Certain oddities led to the Sponsian coins being dismissed by numismatists as poorly made 18th-century forgeries. The head on the coins shows an emperor wearing a spiky crown in the mid-3rd-century style known as ‘radiate’, but with a non-standard legend. The reverse design is copied from a Republican coin issue that would have been over 370 years old by the mid-3rd century.

One of the Sponsian coins ended up in the Hunterian, in Glasgow, and when Professor Pearson and his team examined the surface of the coin using spectroscopy, they found soil and oxidation products that indicated a history of prolonged burial, and that could not have been faked in the 18th century. In addition, the wear marks on the surface were just like the abrasions found on some of the other coins from the same hoard and from genuine coins of the period. It looked as if the Sponsian coin had been in general circulation and accepted as genuine at the time.

The coins could have been ancient forgeries, of course, but forged Roman coins imitate legitimate ones with real imperial portraits and legends. Inventing an emperor would have appealed to the curiosity of potential collectors and attracted a rarity premium in the 18th century, but it would simply have served to draw attention to the forgery in the Roman era.

The name ‘Sponsian’ is peculiar, and the coins are the only evidence of his existence. Only one other occurrence is known, from a 1st-century funerary inscription in Rome, which names an individual called Nicodemus Sponsian. That inscription was excavated in the 1720s, so could not have been known to a hypothetical forger.
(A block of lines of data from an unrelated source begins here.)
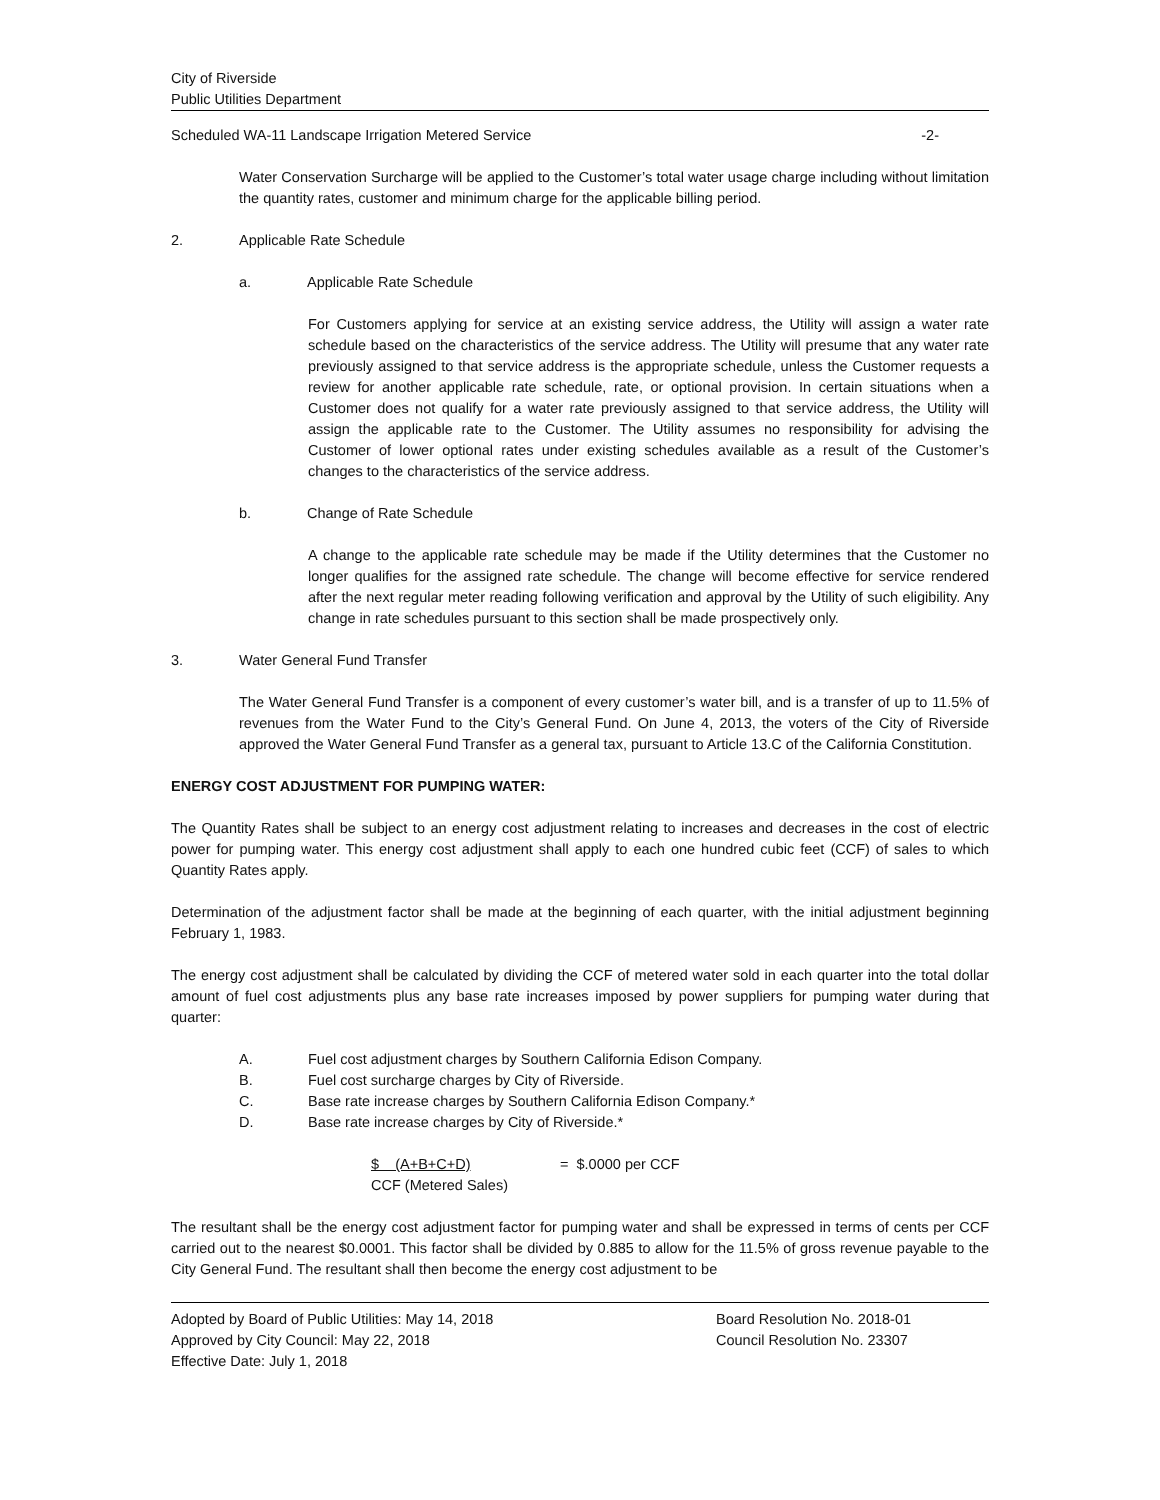City of Riverside
Public Utilities Department
Scheduled WA-11 Landscape Irrigation Metered Service -2-
Water Conservation Surcharge will be applied to the Customer’s total water usage charge including without limitation the quantity rates, customer and minimum charge for the applicable billing period.
2. Applicable Rate Schedule
a. Applicable Rate Schedule
For Customers applying for service at an existing service address, the Utility will assign a water rate schedule based on the characteristics of the service address. The Utility will presume that any water rate previously assigned to that service address is the appropriate schedule, unless the Customer requests a review for another applicable rate schedule, rate, or optional provision. In certain situations when a Customer does not qualify for a water rate previously assigned to that service address, the Utility will assign the applicable rate to the Customer. The Utility assumes no responsibility for advising the Customer of lower optional rates under existing schedules available as a result of the Customer’s changes to the characteristics of the service address.
b. Change of Rate Schedule
A change to the applicable rate schedule may be made if the Utility determines that the Customer no longer qualifies for the assigned rate schedule. The change will become effective for service rendered after the next regular meter reading following verification and approval by the Utility of such eligibility. Any change in rate schedules pursuant to this section shall be made prospectively only.
3. Water General Fund Transfer
The Water General Fund Transfer is a component of every customer’s water bill, and is a transfer of up to 11.5% of revenues from the Water Fund to the City’s General Fund. On June 4, 2013, the voters of the City of Riverside approved the Water General Fund Transfer as a general tax, pursuant to Article 13.C of the California Constitution.
ENERGY COST ADJUSTMENT FOR PUMPING WATER:
The Quantity Rates shall be subject to an energy cost adjustment relating to increases and decreases in the cost of electric power for pumping water. This energy cost adjustment shall apply to each one hundred cubic feet (CCF) of sales to which Quantity Rates apply.
Determination of the adjustment factor shall be made at the beginning of each quarter, with the initial adjustment beginning February 1, 1983.
The energy cost adjustment shall be calculated by dividing the CCF of metered water sold in each quarter into the total dollar amount of fuel cost adjustments plus any base rate increases imposed by power suppliers for pumping water during that quarter:
A. Fuel cost adjustment charges by Southern California Edison Company.
B. Fuel cost surcharge charges by City of Riverside.
C. Base rate increase charges by Southern California Edison Company.*
D. Base rate increase charges by City of Riverside.*
$ (A+B+C+D)
CCF (Metered Sales)
= $.0000 per CCF
The resultant shall be the energy cost adjustment factor for pumping water and shall be expressed in terms of cents per CCF carried out to the nearest $0.0001. This factor shall be divided by 0.885 to allow for the 11.5% of gross revenue payable to the City General Fund. The resultant shall then become the energy cost adjustment to be
Adopted by Board of Public Utilities: May 14, 2018
Approved by City Council: May 22, 2018
Effective Date: July 1, 2018
Board Resolution No. 2018-01
Council Resolution No. 23307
The authors of the paper offer a hypothetical army commander in the Roman province of Dacia (modern Romania) as the mysterious Sponsian. Dacia was conquered by the Emperor Trajan (r. AD 98-117) for its gold mines and was the only substantial part of the empire beyond the Danube, where it was surrounded by hostile Sarmatians, Goths, and Carpi who waged near-constant warfare on the heavily militarised Roman presence in the mid-3rd century. ‘We suggest’, say the authors, ‘that Dacia became cut off from the imperial centre around AD 260 and effectively seceded under its own military regime’, issuing coinage under the name of a local commander-in-chief to pay the wages of the military and officials.
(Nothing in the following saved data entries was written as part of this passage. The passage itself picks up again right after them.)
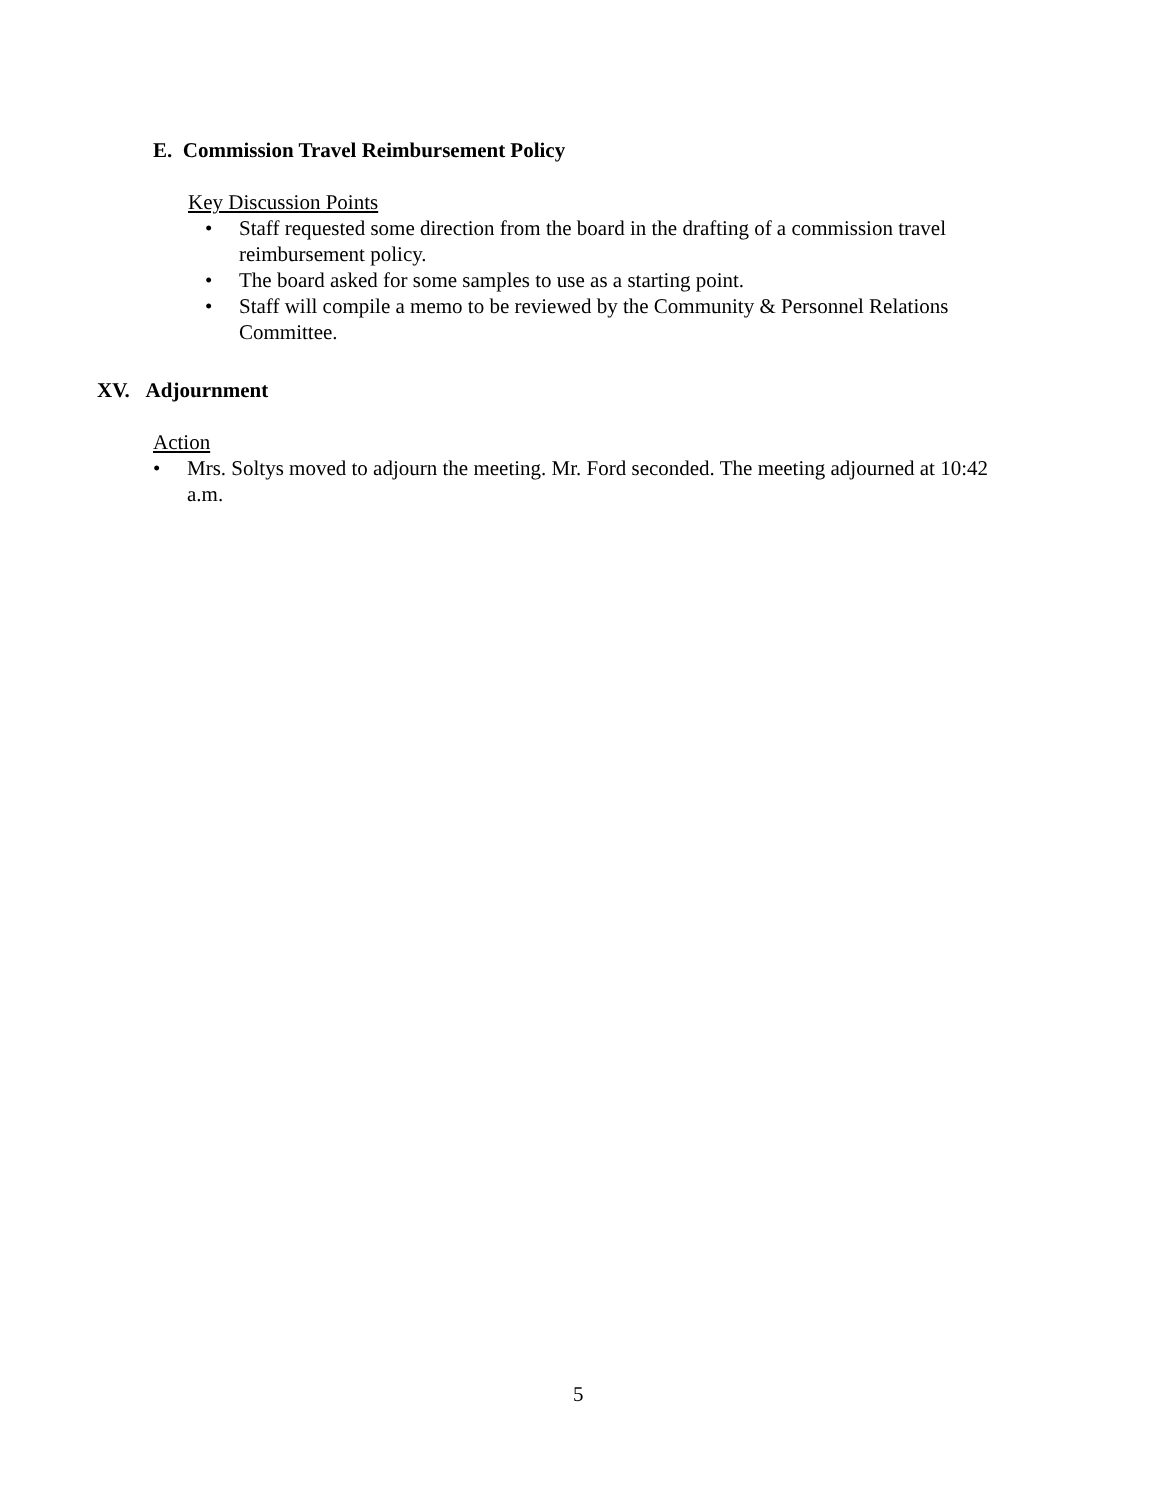E. Commission Travel Reimbursement Policy
Key Discussion Points
• Staff requested some direction from the board in the drafting of a commission travel reimbursement policy.
• The board asked for some samples to use as a starting point.
• Staff will compile a memo to be reviewed by the Community & Personnel Relations Committee.
XV. Adjournment
Action
• Mrs. Soltys moved to adjourn the meeting. Mr. Ford seconded. The meeting adjourned at 10:42 a.m.
5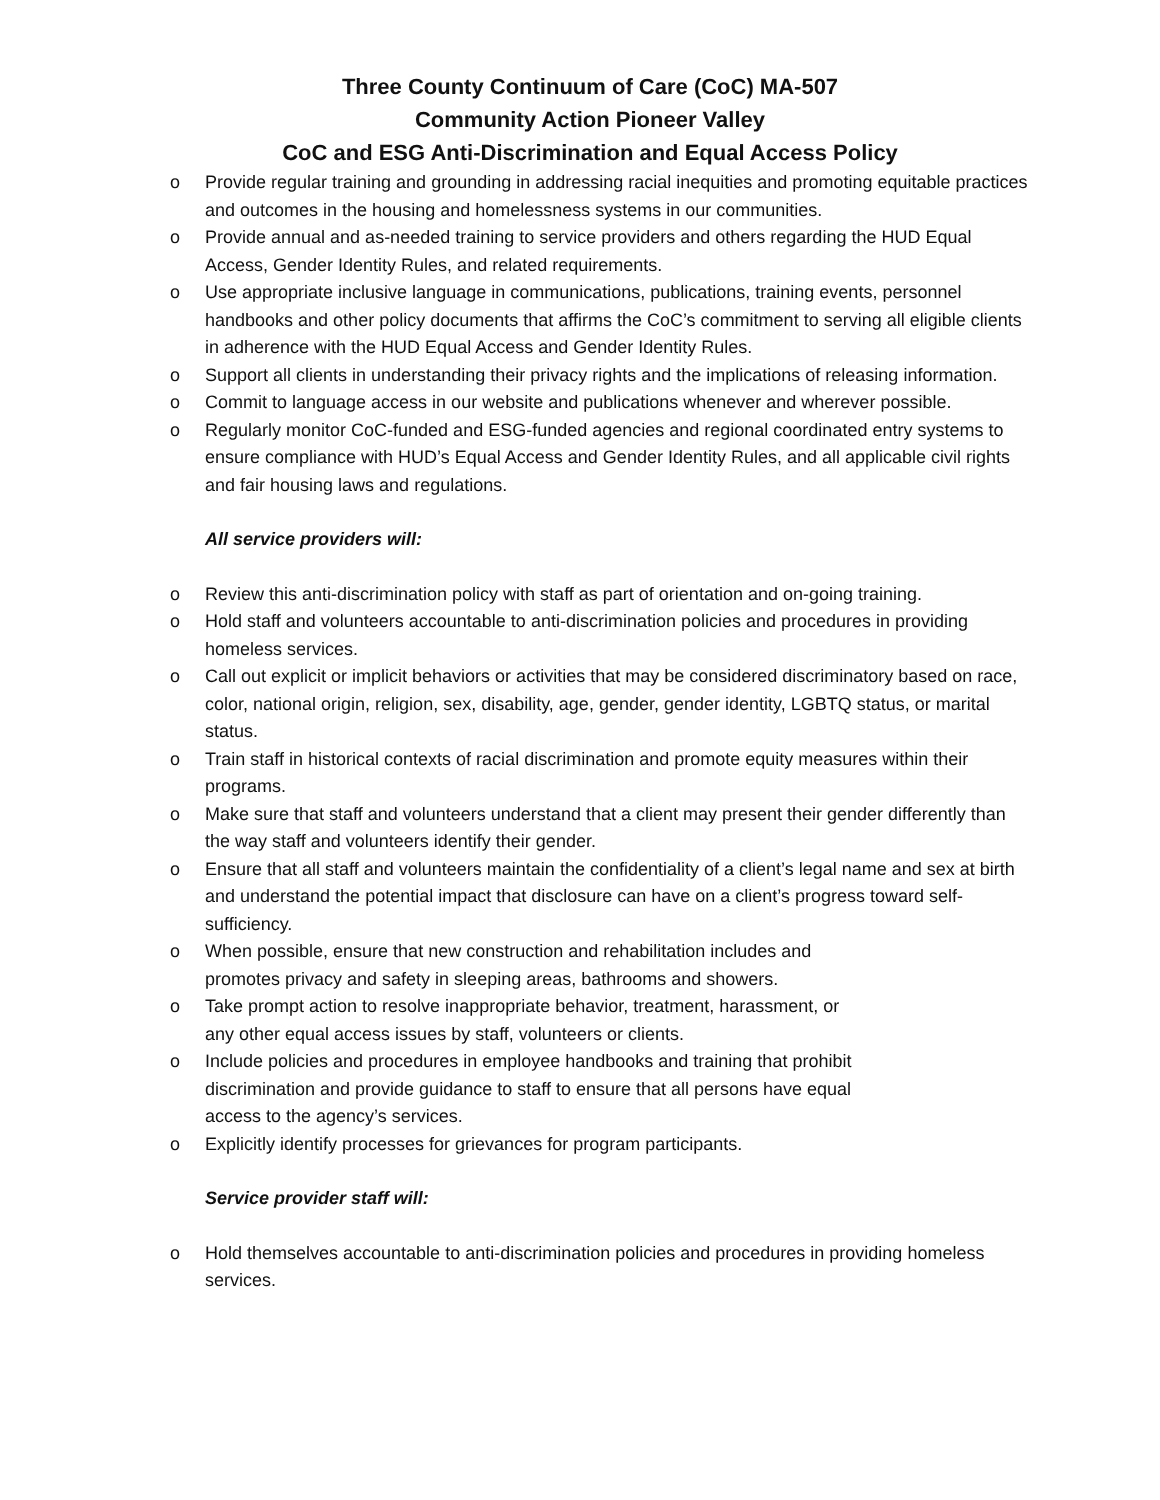Three County Continuum of Care (CoC) MA-507
Community Action Pioneer Valley
CoC and ESG Anti-Discrimination and Equal Access Policy
o Provide regular training and grounding in addressing racial inequities and promoting equitable practices and outcomes in the housing and homelessness systems in our communities.
o Provide annual and as-needed training to service providers and others regarding the HUD Equal Access, Gender Identity Rules, and related requirements.
o Use appropriate inclusive language in communications, publications, training events, personnel handbooks and other policy documents that affirms the CoC’s commitment to serving all eligible clients in adherence with the HUD Equal Access and Gender Identity Rules.
o Support all clients in understanding their privacy rights and the implications of releasing information.
o Commit to language access in our website and publications whenever and wherever possible.
o Regularly monitor CoC-funded and ESG-funded agencies and regional coordinated entry systems to ensure compliance with HUD’s Equal Access and Gender Identity Rules, and all applicable civil rights and fair housing laws and regulations.
All service providers will:
o Review this anti-discrimination policy with staff as part of orientation and on-going training.
o Hold staff and volunteers accountable to anti-discrimination policies and procedures in providing homeless services.
o Call out explicit or implicit behaviors or activities that may be considered discriminatory based on race, color, national origin, religion, sex, disability, age, gender, gender identity, LGBTQ status, or marital status.
o Train staff in historical contexts of racial discrimination and promote equity measures within their programs.
o Make sure that staff and volunteers understand that a client may present their gender differently than the way staff and volunteers identify their gender.
o Ensure that all staff and volunteers maintain the confidentiality of a client’s legal name and sex at birth and understand the potential impact that disclosure can have on a client’s progress toward self-sufficiency.
o When possible, ensure that new construction and rehabilitation includes and
promotes privacy and safety in sleeping areas, bathrooms and showers.
o Take prompt action to resolve inappropriate behavior, treatment, harassment, or
any other equal access issues by staff, volunteers or clients.
o Include policies and procedures in employee handbooks and training that prohibit
discrimination and provide guidance to staff to ensure that all persons have equal
access to the agency’s services.
o Explicitly identify processes for grievances for program participants.
Service provider staff will:
o Hold themselves accountable to anti-discrimination policies and procedures in providing homeless services.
This hypothesis is perfectly plausible, and the only doubt is why just five Sponsian coins have been found – paying the 40,000 or so troops based in Dacia at the time would have required a substantial quantity of coin. Perhaps more will turn up in time. Meanwhile, maybe Sponsian should be welcomed into the very small pantheon of ‘good emperors’, in that he was not a usurper, but rather an upholder of imperial authority, acting to sustain the Roman garrison at a time of urgent necessity.